White Wine Pasta with Mushrooms and Leeks


  • 3 tablespoons extra-virgin olive oil
  • 1 pound cremini mushrooms, trimmed and sliced
  • 2 tablespoons unsalted butter
  • 2 medium leeks, trimmed and thinly sliced (white and light green parts only), about 1 1 /2 cups
  • 4 medium garlic cloves, thinly sliced
  • 2 1/2 teaspoons kosher salt, divided
  • 1 pound short pasta, such as penne, casarecce, or pipe rigate
  • 3 cups water
  • 1 1/3cups low-sodium vegetable broth
  • 2/3 cup dry white wine
  • 1/2 cup heavy whipping cream
  • 1/2 cup grated Parmigiano-Reggiano cheese (about 2 ounces), plus more for serving
  • 2 tablespoons chopped fresh dill
  • 2 tablespoons chopped fresh flat-leaf parsley
  • 1 teaspoon grated lemon zest plus 1 1/2 teaspoons fresh juice (from 1 lemon)
  • 1/2 teaspoon black pepper


  1. Heat oil in a large saucepan over medium-high. Add mushrooms and cook, stirring often, until all liquid has evaporated, about 12 minutes.
  2. Add butter, stirring until melted. Add leeks, garlic, and 1 teaspoon of the salt; cook, stirring often, until leeks are tender, 4 to 5 minutes.
  3. Stir in pasta, water, stock, wine, and remaining 1 1/2 teaspoons salt. Increase heat to high and bring to a boil. Reduce heat to medium and simmer, stirring occasionally, until about 3 minutes short of al dente (check cook time on package).
  4. Stir in cream and simmer until sauce evenly coats pasta, about 3 minutes. Remove from heat. Stir in cheese, herbs, lemon zest and juice, and pepper. Divide pasta evenly among shallow bowls and serve topped with cheese.

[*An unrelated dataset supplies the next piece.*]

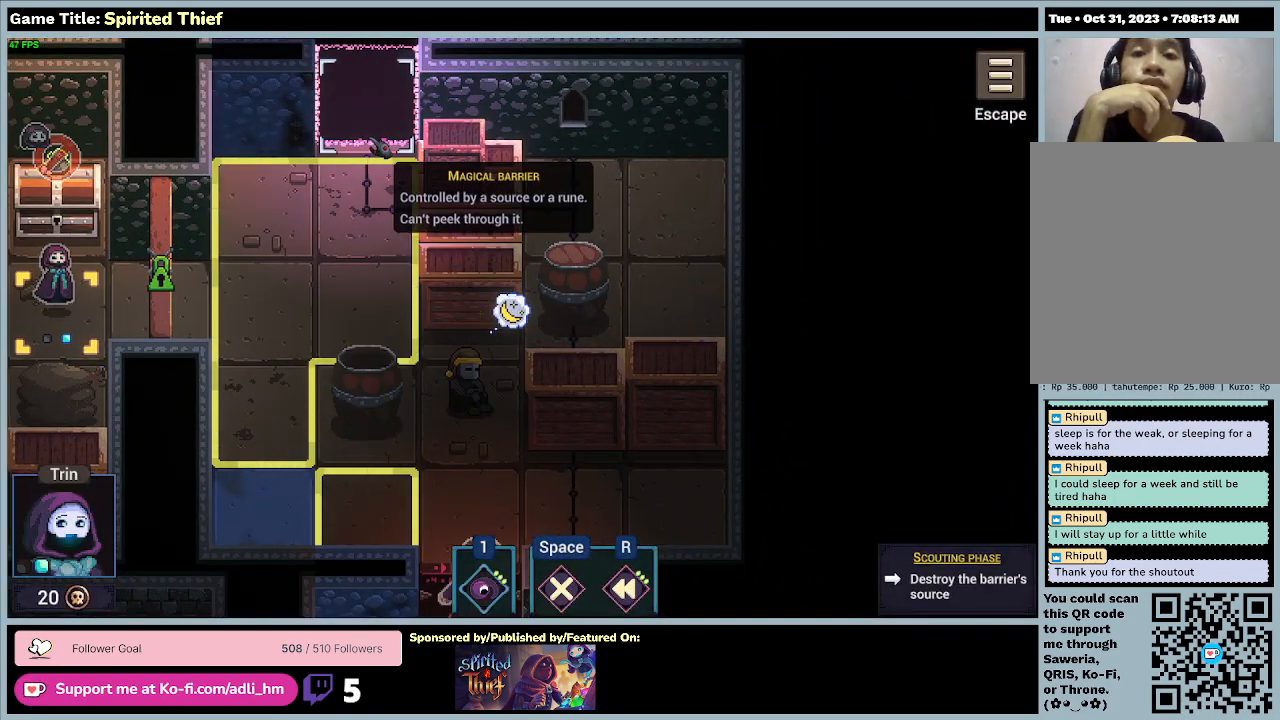
{"keys": [], "mouse": [], "events": []}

  • Any short pasta like penne, casarecce, or pipe rigate is a great choice here. Take note of the suggested cooking time on the package
  • Feel free to switch up the dish’s flavor by adding tarragon instead of dill, or swap the herbs out for a different blend entirely.
  • The cremini mushrooms can be substituted with another variety.
  • Cremini mushrooms are at the middle stage of maturity of white and portobello mushrooms, browner than the white mushroom, but not quite as mature as the large portobello. For this reason, you may also hear creminis referred to as “baby bellas,” or “baby portobellos.”